A common thread for me is that I don’t like being forced to play one game to play another. In this instance, I don’t like being forced to play the deckbuilding game in order to play the main card-strategy game.
A game weakened by this mechanic: Android: Netrunner. Netrunner has a really interesting system involving bluffs and counterplays between the corporation and the runner. But it works best when both sides have some idea of the cards in the other player’s deck. Now that the game has seen a few expansions, we’re starting to see the degenerate combos that plague CCGs, and I find myself really wishing that the core set had been a standalone, non-expandable product.
A game that overcomes this weakness: Any drafting mechanic, where you aren’t in total control of what cards you have available, helps a lot. I have no problems with trying to make the best deck possible out of suboptimal resources. I just don’t like being asked to make the best deck possible, period.
Tacked-On Hidden Roles
I’m just going to start talking about my example, which is Bang.
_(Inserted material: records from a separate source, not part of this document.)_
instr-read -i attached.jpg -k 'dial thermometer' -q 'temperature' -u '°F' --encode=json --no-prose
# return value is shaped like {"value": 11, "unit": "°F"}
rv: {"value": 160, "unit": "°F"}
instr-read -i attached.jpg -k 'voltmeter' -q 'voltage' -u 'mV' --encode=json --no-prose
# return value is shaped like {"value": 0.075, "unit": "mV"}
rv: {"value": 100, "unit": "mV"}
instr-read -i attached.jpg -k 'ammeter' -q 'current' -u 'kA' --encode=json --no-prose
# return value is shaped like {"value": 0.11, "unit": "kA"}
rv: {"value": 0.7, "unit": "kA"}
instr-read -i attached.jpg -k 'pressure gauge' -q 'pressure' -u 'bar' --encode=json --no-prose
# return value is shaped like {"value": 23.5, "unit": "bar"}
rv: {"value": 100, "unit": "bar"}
Bang has an interesting card play mechanic, and then some unnecessary hidden roles. You might be out to kill everyone, out to protect the sheriff, or something else.
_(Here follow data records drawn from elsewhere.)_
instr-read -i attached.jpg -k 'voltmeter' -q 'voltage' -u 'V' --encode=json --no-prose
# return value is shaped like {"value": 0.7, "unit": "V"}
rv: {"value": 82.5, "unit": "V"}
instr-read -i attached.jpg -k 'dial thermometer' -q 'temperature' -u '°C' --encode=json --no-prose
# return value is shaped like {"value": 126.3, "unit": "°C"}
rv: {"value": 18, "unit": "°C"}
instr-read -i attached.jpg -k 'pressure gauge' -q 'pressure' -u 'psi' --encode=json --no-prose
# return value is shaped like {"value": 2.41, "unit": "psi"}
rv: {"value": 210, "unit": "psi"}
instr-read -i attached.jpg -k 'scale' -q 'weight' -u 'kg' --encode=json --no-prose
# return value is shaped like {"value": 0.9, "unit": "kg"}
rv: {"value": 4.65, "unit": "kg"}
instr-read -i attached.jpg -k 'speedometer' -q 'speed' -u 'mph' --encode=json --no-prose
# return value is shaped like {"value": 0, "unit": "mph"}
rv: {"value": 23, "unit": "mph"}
Bang doesn’t use these hidden roles well. There’s no method built into the game to gain information on other players, and too few ways for players to distinguish themselves through their behavior. Generally, I find that my best strategy, regardless of who I’m playing, is just to turtle up, let the other players kill themselves, and hope that I happen to fulfill my victory condition.
A game which overcomes this weakness: Shadow Hunters. This game has a Hermit square, which allows you to draw a card with a question and pass it to another player. Based on whether or not the card damages them, you gain some information about their hidden role. There are other cards which force players to take damage or heal damage depending on who they are, which means that during every round of the game, I am gaining some tidbit of information about who is who.
Bidding and Gambling
I’ve never understood bidding, and I hate Poker. It feels like another instance where I am not allowed to play the game that I sat down to play. I sit down for an interesting game of card probabilities, but then I have to play this weird sub-game where I try to place a numerical value on how I feel about those probabilities.
Personally, I find that bidding is a mechanic that’s just used to cover up that Poker and other games like it just aren’t much fun without the bidding element. If your primary gameplay mechanic isn’t interesting without putting money on the line, you don’t have a game.
A game weakened by this mechanic: Poker, as mentioned above. Also, Android: Netrunner is introducing a few cards where both players bid 0, 1, or 2 credits, and I really dislike it. I play Netrunner to play “Hacker trashes the evil corporation,” not “Guess how many tokens I’m holding.”
A game that overcomes this weakness: Ra. Everyone has a set of tokens with fixed values. When you win an auction, you place your token on the board and take the token that was on the board previously, so the value of the tokens you have changes constantly. Since you only have three values to bid with, I find it much easier to judge the value of the tiles before make and make a good decision.